Professeure de relations internationales à l’université de Londres, Leslie Vinjamuri est directrice du programme « Etats-Unis et Amériques » à Chatham House, un grand groupe de réflexion britannique. Selon elle, Donald Trump a très brutalement accéléré un repositionnement géostratégique engagé par les Etats-Unis depuis Barack Obama.
Le Royaume-Uni, dit-elle, est désormais placé dans une tension fondamentale « entre le besoin urgent de maintenir le lien transatlantique et l’objectif à moyen terme de devenir autonome, notamment pour se libérer du pouvoir perturbateur de Washington ».
La « relation spéciale » entre les Etats-Unis et le Royaume-Uni, selon l’expression employée par Winston Churchill (1874-1965), est-elle profondément affectée par la crise géopolitique déclenchée par Donald Trump ?
Cela fait longtemps qu’un repositionnement stratégique américain se prépare.

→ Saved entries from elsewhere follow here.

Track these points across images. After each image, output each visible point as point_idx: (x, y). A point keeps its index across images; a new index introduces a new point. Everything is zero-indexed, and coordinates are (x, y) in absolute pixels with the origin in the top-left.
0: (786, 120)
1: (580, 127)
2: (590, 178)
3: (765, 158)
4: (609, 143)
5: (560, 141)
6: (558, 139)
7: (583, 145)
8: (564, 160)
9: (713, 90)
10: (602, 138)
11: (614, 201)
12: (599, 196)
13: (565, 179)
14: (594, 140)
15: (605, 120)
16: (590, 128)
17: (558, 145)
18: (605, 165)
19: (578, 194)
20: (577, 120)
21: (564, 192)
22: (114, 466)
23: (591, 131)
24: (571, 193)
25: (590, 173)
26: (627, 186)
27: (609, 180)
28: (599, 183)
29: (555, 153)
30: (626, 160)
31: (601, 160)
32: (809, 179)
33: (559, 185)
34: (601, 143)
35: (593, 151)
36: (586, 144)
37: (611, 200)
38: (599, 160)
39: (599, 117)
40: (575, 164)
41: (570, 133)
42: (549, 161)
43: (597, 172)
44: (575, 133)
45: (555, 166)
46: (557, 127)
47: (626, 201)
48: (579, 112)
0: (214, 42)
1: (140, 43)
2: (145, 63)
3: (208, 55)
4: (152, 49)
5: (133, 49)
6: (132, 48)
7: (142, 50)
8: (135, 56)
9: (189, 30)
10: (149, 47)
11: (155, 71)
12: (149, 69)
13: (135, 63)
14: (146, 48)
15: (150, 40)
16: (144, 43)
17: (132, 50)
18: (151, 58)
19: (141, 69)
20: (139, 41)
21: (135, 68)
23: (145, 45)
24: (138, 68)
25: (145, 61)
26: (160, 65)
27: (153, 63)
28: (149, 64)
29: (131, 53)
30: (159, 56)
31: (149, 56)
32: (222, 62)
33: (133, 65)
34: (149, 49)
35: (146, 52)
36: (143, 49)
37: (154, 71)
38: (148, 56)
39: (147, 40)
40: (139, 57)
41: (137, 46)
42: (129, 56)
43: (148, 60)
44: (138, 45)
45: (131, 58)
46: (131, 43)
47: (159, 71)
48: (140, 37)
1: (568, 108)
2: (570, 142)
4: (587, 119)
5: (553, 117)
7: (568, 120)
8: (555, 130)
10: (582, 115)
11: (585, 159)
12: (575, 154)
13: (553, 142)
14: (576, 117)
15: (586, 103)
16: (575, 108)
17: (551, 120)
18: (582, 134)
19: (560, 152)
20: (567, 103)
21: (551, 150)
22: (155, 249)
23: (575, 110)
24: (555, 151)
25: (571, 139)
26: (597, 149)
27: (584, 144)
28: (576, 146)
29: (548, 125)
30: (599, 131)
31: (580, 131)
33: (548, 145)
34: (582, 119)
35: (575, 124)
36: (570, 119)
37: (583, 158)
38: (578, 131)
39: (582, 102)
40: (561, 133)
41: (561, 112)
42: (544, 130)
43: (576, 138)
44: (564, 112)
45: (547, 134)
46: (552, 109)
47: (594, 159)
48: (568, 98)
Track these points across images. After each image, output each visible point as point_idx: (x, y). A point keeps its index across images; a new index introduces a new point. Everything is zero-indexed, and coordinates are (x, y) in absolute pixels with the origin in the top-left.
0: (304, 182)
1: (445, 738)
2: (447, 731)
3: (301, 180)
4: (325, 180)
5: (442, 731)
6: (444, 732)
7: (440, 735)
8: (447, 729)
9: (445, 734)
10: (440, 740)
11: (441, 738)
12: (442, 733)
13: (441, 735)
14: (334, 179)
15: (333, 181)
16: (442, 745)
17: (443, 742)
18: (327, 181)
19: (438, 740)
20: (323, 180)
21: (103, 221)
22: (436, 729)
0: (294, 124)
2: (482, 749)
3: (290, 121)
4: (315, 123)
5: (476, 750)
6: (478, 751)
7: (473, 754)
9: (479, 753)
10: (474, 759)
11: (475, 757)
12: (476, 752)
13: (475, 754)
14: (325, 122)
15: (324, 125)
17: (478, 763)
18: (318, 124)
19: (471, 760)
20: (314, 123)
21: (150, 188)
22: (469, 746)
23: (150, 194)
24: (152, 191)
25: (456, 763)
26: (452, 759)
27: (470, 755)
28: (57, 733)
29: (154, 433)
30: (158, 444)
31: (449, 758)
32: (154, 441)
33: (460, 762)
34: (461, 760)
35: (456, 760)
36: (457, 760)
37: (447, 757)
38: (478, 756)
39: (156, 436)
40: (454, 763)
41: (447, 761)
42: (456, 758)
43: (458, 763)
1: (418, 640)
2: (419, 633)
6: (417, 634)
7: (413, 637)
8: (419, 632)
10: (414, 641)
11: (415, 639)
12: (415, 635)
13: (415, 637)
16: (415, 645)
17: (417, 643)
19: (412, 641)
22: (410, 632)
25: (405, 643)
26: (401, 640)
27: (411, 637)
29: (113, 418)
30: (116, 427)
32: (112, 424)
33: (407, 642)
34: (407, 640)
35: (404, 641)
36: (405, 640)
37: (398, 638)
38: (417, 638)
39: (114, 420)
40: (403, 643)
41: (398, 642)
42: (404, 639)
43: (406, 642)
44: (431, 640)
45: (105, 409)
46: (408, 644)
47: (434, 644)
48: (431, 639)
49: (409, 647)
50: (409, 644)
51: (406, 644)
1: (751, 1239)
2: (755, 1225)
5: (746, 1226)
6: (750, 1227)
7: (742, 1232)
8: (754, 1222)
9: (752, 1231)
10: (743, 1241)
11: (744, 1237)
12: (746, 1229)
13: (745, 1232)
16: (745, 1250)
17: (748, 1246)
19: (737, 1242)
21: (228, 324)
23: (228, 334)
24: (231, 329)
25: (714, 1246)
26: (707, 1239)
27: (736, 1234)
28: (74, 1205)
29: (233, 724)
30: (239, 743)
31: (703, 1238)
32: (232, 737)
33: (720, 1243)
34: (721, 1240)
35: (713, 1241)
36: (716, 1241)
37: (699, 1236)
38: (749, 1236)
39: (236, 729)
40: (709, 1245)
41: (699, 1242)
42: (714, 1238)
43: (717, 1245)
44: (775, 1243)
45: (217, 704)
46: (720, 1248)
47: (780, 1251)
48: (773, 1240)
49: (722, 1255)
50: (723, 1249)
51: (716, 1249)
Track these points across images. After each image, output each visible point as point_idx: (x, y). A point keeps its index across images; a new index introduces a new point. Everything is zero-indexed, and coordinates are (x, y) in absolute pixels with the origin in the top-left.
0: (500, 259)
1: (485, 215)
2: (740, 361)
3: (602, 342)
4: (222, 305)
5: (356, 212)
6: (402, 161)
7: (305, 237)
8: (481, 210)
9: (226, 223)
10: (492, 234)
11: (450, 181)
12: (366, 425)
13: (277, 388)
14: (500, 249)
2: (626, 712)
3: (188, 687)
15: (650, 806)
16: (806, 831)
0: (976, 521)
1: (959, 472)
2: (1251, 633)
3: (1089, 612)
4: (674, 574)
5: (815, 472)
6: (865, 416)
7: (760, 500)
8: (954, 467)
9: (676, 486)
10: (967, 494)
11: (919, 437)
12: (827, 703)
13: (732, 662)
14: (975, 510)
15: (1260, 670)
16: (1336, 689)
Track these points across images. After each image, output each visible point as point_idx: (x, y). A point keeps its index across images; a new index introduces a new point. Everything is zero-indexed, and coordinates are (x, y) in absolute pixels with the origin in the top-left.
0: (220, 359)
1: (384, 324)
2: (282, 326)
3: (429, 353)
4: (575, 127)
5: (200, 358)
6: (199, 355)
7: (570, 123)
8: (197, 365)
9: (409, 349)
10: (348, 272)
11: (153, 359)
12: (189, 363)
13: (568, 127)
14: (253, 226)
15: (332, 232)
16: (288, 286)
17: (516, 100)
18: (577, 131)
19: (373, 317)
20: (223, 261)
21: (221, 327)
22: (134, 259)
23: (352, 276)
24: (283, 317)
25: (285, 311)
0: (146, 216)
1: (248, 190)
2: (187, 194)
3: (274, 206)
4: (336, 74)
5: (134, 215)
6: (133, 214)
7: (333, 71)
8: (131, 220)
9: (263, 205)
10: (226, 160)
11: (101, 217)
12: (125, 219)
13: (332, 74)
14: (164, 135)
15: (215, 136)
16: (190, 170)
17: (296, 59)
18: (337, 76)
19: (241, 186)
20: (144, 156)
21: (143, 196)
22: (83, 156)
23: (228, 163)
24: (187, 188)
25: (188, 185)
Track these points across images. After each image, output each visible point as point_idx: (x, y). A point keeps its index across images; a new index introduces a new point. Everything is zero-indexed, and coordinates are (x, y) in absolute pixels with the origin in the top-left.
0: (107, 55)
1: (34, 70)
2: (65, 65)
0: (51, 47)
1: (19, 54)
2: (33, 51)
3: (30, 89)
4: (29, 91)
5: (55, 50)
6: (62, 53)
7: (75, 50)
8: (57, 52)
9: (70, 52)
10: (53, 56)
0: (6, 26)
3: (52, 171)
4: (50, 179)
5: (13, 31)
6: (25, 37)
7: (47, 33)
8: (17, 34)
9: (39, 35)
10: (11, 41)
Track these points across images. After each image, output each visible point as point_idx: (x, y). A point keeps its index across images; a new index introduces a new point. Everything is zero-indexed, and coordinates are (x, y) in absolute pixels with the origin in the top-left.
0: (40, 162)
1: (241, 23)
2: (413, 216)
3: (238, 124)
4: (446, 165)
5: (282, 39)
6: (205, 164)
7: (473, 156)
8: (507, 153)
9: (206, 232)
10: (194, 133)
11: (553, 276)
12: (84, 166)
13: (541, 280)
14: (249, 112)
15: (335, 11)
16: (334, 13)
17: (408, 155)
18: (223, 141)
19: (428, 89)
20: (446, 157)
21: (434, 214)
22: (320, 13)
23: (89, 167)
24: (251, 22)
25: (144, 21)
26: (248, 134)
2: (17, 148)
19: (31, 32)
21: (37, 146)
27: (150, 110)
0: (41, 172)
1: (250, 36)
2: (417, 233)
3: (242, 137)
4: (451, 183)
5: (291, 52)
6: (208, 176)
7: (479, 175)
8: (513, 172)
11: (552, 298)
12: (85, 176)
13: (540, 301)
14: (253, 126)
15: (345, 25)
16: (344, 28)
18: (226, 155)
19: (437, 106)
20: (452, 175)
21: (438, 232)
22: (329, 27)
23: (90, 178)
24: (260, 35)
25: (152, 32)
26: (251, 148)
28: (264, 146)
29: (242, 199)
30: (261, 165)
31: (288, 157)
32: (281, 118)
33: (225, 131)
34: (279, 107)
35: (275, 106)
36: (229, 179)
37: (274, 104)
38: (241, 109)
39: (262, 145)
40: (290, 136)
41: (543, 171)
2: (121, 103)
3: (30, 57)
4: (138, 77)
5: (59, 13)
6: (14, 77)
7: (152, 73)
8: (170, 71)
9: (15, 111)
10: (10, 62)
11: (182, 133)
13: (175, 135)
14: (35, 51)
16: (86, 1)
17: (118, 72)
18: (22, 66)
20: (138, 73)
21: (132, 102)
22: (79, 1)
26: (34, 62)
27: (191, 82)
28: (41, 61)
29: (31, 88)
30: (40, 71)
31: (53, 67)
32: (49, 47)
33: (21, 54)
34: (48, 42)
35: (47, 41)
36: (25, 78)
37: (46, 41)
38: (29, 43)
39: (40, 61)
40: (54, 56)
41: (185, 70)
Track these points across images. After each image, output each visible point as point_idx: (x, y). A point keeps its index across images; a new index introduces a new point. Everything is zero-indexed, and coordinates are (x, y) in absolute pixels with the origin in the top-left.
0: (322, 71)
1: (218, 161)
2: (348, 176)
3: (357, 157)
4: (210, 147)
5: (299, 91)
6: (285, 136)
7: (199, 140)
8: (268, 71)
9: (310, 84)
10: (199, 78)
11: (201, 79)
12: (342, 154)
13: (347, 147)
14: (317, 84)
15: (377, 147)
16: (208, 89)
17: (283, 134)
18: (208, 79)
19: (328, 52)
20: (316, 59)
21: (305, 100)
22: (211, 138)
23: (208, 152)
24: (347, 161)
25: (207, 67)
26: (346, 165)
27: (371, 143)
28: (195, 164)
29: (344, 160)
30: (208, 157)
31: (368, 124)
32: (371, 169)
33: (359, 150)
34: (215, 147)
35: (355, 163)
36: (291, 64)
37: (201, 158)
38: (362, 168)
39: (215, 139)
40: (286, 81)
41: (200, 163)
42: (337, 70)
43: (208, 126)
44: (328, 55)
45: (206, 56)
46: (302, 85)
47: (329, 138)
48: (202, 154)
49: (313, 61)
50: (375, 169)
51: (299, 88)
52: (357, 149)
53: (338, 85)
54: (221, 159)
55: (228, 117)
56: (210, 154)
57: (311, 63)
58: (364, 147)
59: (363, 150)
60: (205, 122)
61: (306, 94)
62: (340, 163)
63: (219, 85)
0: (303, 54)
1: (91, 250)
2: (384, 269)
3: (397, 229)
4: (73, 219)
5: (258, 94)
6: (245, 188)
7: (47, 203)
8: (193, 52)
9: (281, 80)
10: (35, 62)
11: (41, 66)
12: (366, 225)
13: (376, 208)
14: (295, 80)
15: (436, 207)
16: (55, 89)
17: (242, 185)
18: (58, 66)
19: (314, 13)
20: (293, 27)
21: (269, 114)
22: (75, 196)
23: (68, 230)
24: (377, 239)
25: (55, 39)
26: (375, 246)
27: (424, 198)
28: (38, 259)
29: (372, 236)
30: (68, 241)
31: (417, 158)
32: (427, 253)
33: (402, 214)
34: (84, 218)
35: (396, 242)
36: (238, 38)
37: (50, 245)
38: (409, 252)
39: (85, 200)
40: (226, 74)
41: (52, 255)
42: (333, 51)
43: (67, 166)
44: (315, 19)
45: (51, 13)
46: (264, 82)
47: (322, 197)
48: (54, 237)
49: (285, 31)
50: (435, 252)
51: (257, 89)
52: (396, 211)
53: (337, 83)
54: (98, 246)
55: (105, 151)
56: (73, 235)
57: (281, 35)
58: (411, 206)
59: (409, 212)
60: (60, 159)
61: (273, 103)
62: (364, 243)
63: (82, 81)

Cette évolution devait être progressive, mais avec Donald Trump le virage est très brutal : nous tombons d’une falaise. Les Etats-Unis ont commencé à modifier leur position lors de la crise financière de 2008. Barack Obama et son équipe se sont demandé si les Etats-Unis investissaient dans les bonnes directions. Ils en ont conclu que ce n’était pas le cas.
Depuis Barack Obama, les Etats-Unis s’intéressent plus à ce qu’il se passe de l’autre côté du Pacifique que de l’autre côté de l’Atlantique…
Exactement. Ils cherchent à réduire l’importance de leur engagement vis-à-vis de l’Europe. Mais de nombreux facteurs ont rendu le changement difficile, notamment ce qu’il s’est passé au Moyen-Orient, avec la guerre contre l’organisation Etat islamique. Aujourd’hui, la Chine est plus grande, plus forte. Les Etats-Unis veulent donc accélérer leur repositionnement.
Le président américain a changé, et il est très différent. Il ne se soucie pas des conventions et des normes, et sa vision du monde est très singulière. Je pense qu’il aime le Royaume-Uni. Il apprécie certainement le roi, il apprécie plus ou moins le premier ministre, Keir Starmer, il aime l’Ecosse. L’Europe l’indiffère. Il n’aime pas l’Union européenne [UE], ce qui place a priori le Royaume-Uni dans une bonne position par rapport à l’Europe.